### Exercise requirements:
1/ According to the news excerpt about the "Temple Killer" case, what did Qiu use to kill the people in the temple?
2/ Copy out the news excerpt about the "Temple Killer" case, everything from "Using an axe" down to "Qiu's mental state.".

### Page excerpt:

########

A high court source said that during the investigation, interrogation and court hearings, Qiu dubbed the "Temple Killer" seemed to think and behave normally.

During the hearing of the appeal in the second trial, Qiu stated that he was normal and did not want a psychiatric examination.

The court found that Qiu killed 10 people in a temple near his home, because he thought one of the victims flirted with his wife which was found to be not true.

Using an axe and knives, he hacked them to death while they were asleep at night.

As he was trying to flee, he robbed and killed another person and injured two.

Qiu was arrested in August and sentenced to death in October.

However, lawyers and scholars have voiced doubts about Qiu's mental state.

Liu Xiwei, a 73-year-old psychiatrist, made a written request to the authorities asking for a psychiatric examination to be conducted as Qiu's behaviour exhibited what he called typical symptoms of mental diseases. Neighbours confirmed that Qiu's mother is mentally abnormal.

########

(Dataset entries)
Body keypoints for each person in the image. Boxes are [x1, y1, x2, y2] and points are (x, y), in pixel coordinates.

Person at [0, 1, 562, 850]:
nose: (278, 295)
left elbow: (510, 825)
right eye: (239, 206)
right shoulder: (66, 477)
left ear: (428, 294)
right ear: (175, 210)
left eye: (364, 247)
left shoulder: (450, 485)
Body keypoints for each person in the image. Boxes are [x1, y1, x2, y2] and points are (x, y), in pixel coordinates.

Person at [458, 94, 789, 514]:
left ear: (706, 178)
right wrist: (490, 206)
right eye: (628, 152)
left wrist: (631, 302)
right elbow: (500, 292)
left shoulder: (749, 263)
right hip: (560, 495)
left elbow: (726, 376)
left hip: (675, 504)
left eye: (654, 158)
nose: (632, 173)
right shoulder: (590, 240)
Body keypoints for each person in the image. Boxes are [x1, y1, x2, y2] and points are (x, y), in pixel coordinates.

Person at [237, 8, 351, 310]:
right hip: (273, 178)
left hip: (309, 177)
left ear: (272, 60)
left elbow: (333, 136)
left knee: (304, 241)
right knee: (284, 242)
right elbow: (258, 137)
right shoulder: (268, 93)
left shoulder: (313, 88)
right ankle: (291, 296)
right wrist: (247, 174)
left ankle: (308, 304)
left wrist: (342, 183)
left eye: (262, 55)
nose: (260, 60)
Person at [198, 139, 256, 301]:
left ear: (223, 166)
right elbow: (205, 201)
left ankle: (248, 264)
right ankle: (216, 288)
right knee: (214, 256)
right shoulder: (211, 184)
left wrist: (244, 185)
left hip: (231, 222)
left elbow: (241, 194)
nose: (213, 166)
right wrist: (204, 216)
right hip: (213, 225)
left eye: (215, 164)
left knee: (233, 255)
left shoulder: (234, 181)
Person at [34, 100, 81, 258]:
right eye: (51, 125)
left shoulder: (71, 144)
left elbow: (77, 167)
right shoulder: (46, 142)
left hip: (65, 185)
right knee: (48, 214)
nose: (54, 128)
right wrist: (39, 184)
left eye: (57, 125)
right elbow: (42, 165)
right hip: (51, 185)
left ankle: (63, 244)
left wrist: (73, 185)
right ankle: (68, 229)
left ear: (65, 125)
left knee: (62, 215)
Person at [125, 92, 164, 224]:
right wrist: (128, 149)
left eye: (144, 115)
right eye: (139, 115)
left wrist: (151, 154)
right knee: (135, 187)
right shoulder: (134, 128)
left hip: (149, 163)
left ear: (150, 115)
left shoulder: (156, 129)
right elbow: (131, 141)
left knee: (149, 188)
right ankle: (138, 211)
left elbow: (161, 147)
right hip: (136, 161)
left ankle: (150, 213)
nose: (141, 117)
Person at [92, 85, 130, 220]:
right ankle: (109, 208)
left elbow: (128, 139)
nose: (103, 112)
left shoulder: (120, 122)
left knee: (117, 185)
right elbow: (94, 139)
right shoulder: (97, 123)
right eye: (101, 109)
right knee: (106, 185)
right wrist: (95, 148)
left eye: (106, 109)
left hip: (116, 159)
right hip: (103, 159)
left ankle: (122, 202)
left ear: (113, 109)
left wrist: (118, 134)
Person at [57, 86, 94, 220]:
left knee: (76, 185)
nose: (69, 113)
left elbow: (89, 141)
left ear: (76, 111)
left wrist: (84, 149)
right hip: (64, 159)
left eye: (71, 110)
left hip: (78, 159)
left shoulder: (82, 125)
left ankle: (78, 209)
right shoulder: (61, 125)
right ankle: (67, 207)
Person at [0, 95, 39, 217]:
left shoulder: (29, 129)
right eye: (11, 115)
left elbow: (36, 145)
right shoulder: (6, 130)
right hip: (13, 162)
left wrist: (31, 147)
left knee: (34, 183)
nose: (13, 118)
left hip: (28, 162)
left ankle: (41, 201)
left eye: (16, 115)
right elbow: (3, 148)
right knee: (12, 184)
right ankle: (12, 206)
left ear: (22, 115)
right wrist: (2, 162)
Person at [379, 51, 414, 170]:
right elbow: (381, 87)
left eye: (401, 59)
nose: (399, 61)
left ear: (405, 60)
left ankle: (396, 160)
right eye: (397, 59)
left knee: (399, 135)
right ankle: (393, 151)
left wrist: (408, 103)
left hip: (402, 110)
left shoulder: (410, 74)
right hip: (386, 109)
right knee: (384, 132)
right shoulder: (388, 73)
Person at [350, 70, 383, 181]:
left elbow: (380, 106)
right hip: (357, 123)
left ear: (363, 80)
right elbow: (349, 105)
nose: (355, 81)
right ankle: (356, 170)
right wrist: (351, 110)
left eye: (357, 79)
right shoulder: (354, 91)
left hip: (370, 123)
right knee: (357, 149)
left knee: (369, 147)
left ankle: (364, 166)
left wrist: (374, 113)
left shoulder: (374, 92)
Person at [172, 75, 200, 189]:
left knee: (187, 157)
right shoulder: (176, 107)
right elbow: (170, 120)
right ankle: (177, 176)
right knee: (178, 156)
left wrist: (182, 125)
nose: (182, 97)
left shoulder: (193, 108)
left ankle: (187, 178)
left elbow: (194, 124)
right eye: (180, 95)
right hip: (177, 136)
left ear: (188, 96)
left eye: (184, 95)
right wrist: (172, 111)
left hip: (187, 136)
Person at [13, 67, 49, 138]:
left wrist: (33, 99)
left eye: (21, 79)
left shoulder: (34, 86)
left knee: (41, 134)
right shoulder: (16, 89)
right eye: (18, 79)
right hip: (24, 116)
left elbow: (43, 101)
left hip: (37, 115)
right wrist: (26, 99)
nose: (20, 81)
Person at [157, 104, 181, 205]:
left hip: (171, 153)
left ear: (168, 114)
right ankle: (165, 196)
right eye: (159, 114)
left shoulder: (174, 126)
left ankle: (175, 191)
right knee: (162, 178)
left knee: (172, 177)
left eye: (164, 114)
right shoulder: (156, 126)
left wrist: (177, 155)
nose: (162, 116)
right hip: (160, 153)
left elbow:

########

### Answers for each item:
1/ An axe and knives.

2/
Using an axe and knives, he hacked them to death while they were asleep at night.

As he was trying to flee, he robbed and killed another person and injured two.

Qiu was arrested in August and sentenced to death in October.

However, lawyers and scholars have voiced doubts about Qiu's mental state.